##### Input
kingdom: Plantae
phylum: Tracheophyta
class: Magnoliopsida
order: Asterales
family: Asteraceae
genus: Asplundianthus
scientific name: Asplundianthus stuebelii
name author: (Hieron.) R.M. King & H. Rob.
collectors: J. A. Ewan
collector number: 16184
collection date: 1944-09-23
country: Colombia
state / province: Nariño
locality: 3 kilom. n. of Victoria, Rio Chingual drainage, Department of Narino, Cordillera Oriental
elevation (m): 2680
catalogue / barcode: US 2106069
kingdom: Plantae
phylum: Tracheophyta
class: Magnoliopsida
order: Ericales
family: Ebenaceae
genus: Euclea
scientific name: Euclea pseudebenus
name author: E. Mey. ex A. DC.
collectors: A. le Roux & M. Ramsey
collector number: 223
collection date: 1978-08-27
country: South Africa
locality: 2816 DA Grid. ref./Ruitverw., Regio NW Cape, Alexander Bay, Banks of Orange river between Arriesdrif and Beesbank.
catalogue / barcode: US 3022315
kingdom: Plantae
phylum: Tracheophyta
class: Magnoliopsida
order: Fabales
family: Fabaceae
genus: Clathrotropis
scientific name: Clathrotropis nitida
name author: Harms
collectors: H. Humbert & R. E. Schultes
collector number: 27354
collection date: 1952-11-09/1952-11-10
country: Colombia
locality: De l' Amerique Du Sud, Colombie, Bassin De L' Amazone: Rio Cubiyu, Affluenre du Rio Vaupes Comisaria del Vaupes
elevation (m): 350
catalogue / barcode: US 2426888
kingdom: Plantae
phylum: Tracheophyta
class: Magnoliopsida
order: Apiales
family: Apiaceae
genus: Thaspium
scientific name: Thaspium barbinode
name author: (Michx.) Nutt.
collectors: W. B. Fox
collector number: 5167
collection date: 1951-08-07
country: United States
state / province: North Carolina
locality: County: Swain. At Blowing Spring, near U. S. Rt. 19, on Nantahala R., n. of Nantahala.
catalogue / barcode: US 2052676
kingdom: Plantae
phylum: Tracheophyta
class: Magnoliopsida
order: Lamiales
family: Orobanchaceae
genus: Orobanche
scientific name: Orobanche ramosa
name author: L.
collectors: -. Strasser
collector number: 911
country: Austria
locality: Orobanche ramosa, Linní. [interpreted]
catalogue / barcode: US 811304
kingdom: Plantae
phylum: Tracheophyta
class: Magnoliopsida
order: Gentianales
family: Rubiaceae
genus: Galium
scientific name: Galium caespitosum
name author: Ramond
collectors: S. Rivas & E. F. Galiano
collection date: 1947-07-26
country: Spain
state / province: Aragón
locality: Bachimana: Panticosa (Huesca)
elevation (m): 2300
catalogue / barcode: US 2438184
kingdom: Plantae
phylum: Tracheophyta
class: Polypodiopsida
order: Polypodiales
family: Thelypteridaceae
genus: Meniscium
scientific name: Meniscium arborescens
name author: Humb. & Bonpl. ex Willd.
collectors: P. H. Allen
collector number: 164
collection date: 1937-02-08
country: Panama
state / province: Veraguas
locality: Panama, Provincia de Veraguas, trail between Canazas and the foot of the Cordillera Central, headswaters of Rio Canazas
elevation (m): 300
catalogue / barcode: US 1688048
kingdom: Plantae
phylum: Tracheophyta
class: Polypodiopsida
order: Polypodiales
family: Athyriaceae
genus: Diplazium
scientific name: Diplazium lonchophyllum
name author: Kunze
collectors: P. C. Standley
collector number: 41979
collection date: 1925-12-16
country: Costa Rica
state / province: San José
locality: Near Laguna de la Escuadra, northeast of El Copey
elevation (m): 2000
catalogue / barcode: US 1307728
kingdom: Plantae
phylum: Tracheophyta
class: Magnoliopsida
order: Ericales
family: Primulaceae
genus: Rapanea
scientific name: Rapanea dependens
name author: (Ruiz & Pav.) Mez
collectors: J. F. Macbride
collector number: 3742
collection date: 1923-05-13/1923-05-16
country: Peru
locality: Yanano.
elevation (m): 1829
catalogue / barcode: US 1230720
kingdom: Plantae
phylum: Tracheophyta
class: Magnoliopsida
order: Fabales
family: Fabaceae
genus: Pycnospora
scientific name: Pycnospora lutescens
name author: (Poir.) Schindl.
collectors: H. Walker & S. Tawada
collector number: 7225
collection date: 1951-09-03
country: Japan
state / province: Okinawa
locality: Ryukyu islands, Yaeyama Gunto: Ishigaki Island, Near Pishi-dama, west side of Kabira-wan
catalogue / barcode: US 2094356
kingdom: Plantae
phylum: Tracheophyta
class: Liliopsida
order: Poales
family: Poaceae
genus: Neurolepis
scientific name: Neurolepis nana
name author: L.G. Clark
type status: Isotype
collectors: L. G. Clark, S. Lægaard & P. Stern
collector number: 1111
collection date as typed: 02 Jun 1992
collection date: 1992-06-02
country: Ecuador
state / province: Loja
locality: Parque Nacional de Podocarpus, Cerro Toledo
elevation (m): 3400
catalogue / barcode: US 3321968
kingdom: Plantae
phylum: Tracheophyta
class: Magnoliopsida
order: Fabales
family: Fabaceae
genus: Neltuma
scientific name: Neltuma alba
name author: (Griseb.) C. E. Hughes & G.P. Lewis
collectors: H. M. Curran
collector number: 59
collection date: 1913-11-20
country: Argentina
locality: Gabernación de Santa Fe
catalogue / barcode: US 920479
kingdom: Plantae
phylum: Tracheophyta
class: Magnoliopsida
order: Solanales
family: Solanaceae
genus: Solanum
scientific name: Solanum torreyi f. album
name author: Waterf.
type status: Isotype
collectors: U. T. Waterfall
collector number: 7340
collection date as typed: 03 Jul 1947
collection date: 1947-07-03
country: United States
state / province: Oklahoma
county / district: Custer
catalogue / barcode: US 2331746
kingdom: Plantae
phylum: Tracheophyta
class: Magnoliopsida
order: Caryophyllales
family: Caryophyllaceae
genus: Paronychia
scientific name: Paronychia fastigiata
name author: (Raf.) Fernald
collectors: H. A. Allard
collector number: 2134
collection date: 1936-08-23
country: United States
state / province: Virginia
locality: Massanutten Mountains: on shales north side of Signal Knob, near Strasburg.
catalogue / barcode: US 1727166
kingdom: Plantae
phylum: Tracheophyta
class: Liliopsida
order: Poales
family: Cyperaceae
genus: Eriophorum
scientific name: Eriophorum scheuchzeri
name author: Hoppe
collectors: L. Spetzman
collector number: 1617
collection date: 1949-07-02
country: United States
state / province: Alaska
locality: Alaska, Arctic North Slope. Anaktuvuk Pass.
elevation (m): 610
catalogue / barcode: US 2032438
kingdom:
##########
Copy every line of the data above word for word, keeping each field name and value unchanged.

- **Finished exercise**
kingdom: Plantae
phylum: Tracheophyta
class: Magnoliopsida
order: Asterales
family: Asteraceae
genus: Asplundianthus
scientific name: Asplundianthus stuebelii
name author: (Hieron.) R.M. King & H. Rob.
collectors: J. A. Ewan
collector number: 16184
collection date: 1944-09-23
country: Colombia
state / province: Nariño
locality: 3 kilom. n. of Victoria, Rio Chingual drainage, Department of Narino, Cordillera Oriental
elevation (m): 2680
catalogue / barcode: US 2106069
kingdom: Plantae
phylum: Tracheophyta
class: Magnoliopsida
order: Ericales
family: Ebenaceae
genus: Euclea
scientific name: Euclea pseudebenus
name author: E. Mey. ex A. DC.
collectors: A. le Roux & M. Ramsey
collector number: 223
collection date: 1978-08-27
country: South Africa
locality: 2816 DA Grid. ref./Ruitverw., Regio NW Cape, Alexander Bay, Banks of Orange river between Arriesdrif and Beesbank.
catalogue / barcode: US 3022315
kingdom: Plantae
phylum: Tracheophyta
class: Magnoliopsida
order: Fabales
family: Fabaceae
genus: Clathrotropis
scientific name: Clathrotropis nitida
name author: Harms
collectors: H. Humbert & R. E. Schultes
collector number: 27354
collection date: 1952-11-09/1952-11-10
country: Colombia
locality: De l' Amerique Du Sud, Colombie, Bassin De L' Amazone: Rio Cubiyu, Affluenre du Rio Vaupes Comisaria del Vaupes
elevation (m): 350
catalogue / barcode: US 2426888
kingdom: Plantae
phylum: Tracheophyta
class: Magnoliopsida
order: Apiales
family: Apiaceae
genus: Thaspium
scientific name: Thaspium barbinode
name author: (Michx.) Nutt.
collectors: W. B. Fox
collector number: 5167
collection date: 1951-08-07
country: United States
state / province: North Carolina
locality: County: Swain. At Blowing Spring, near U. S. Rt. 19, on Nantahala R., n. of Nantahala.
catalogue / barcode: US 2052676
kingdom: Plantae
phylum: Tracheophyta
class: Magnoliopsida
order: Lamiales
family: Orobanchaceae
genus: Orobanche
scientific name: Orobanche ramosa
name author: L.
collectors: -. Strasser
collector number: 911
country: Austria
locality: Orobanche ramosa, Linní. [interpreted]
catalogue / barcode: US 811304
kingdom: Plantae
phylum: Tracheophyta
class: Magnoliopsida
order: Gentianales
family: Rubiaceae
genus: Galium
scientific name: Galium caespitosum
name author: Ramond
collectors: S. Rivas & E. F. Galiano
collection date: 1947-07-26
country: Spain
state / province: Aragón
locality: Bachimana: Panticosa (Huesca)
elevation (m): 2300
catalogue / barcode: US 2438184
kingdom: Plantae
phylum: Tracheophyta
class: Polypodiopsida
order: Polypodiales
family: Thelypteridaceae
genus: Meniscium
scientific name: Meniscium arborescens
name author: Humb. & Bonpl. ex Willd.
collectors: P. H. Allen
collector number: 164
collection date: 1937-02-08
country: Panama
state / province: Veraguas
locality: Panama, Provincia de Veraguas, trail between Canazas and the foot of the Cordillera Central, headswaters of Rio Canazas
elevation (m): 300
catalogue / barcode: US 1688048
kingdom: Plantae
phylum: Tracheophyta
class: Polypodiopsida
order: Polypodiales
family: Athyriaceae
genus: Diplazium
scientific name: Diplazium lonchophyllum
name author: Kunze
collectors: P. C. Standley
collector number: 41979
collection date: 1925-12-16
country: Costa Rica
state / province: San José
locality: Near Laguna de la Escuadra, northeast of El Copey
elevation (m): 2000
catalogue / barcode: US 1307728
kingdom: Plantae
phylum: Tracheophyta
class: Magnoliopsida
order: Ericales
family: Primulaceae
genus: Rapanea
scientific name: Rapanea dependens
name author: (Ruiz & Pav.) Mez
collectors: J. F. Macbride
collector number: 3742
collection date: 1923-05-13/1923-05-16
country: Peru
locality: Yanano.
elevation (m): 1829
catalogue / barcode: US 1230720
kingdom: Plantae
phylum: Tracheophyta
class: Magnoliopsida
order: Fabales
family: Fabaceae
genus: Pycnospora
scientific name: Pycnospora lutescens
name author: (Poir.) Schindl.
collectors: H. Walker & S. Tawada
collector number: 7225
collection date: 1951-09-03
country: Japan
state / province: Okinawa
locality: Ryukyu islands, Yaeyama Gunto: Ishigaki Island, Near Pishi-dama, west side of Kabira-wan
catalogue / barcode: US 2094356
kingdom: Plantae
phylum: Tracheophyta
class: Liliopsida
order: Poales
family: Poaceae
genus: Neurolepis
scientific name: Neurolepis nana
name author: L.G. Clark
type status: Isotype
collectors: L. G. Clark, S. Lægaard & P. Stern
collector number: 1111
collection date as typed: 02 Jun 1992
collection date: 1992-06-02
country: Ecuador
state / province: Loja
locality: Parque Nacional de Podocarpus, Cerro Toledo
elevation (m): 3400
catalogue / barcode: US 3321968
kingdom: Plantae
phylum: Tracheophyta
class: Magnoliopsida
order: Fabales
family: Fabaceae
genus: Neltuma
scientific name: Neltuma alba
name author: (Griseb.) C. E. Hughes & G.P. Lewis
collectors: H. M. Curran
collector number: 59
collection date: 1913-11-20
country: Argentina
locality: Gabernación de Santa Fe
catalogue / barcode: US 920479
kingdom: Plantae
phylum: Tracheophyta
class: Magnoliopsida
order: Solanales
family: Solanaceae
genus: Solanum
scientific name: Solanum torreyi f. album
name author: Waterf.
type status: Isotype
collectors: U. T. Waterfall
collector number: 7340
collection date as typed: 03 Jul 1947
collection date: 1947-07-03
country: United States
state / province: Oklahoma
county / district: Custer
catalogue / barcode: US 2331746
kingdom: Plantae
phylum: Tracheophyta
class: Magnoliopsida
order: Caryophyllales
family: Caryophyllaceae
genus: Paronychia
scientific name: Paronychia fastigiata
name author: (Raf.) Fernald
collectors: H. A. Allard
collector number: 2134
collection date: 1936-08-23
country: United States
state / province: Virginia
locality: Massanutten Mountains: on shales north side of Signal Knob, near Strasburg.
catalogue / barcode: US 1727166
kingdom: Plantae
phylum: Tracheophyta
class: Liliopsida
order: Poales
family: Cyperaceae
genus: Eriophorum
scientific name: Eriophorum scheuchzeri
name author: Hoppe
collectors: L. Spetzman
collector number: 1617
collection date: 1949-07-02
country: United States
state / province: Alaska
locality: Alaska, Arctic North Slope. Anaktuvuk Pass.
elevation (m): 610
catalogue / barcode: US 2032438
kingdom:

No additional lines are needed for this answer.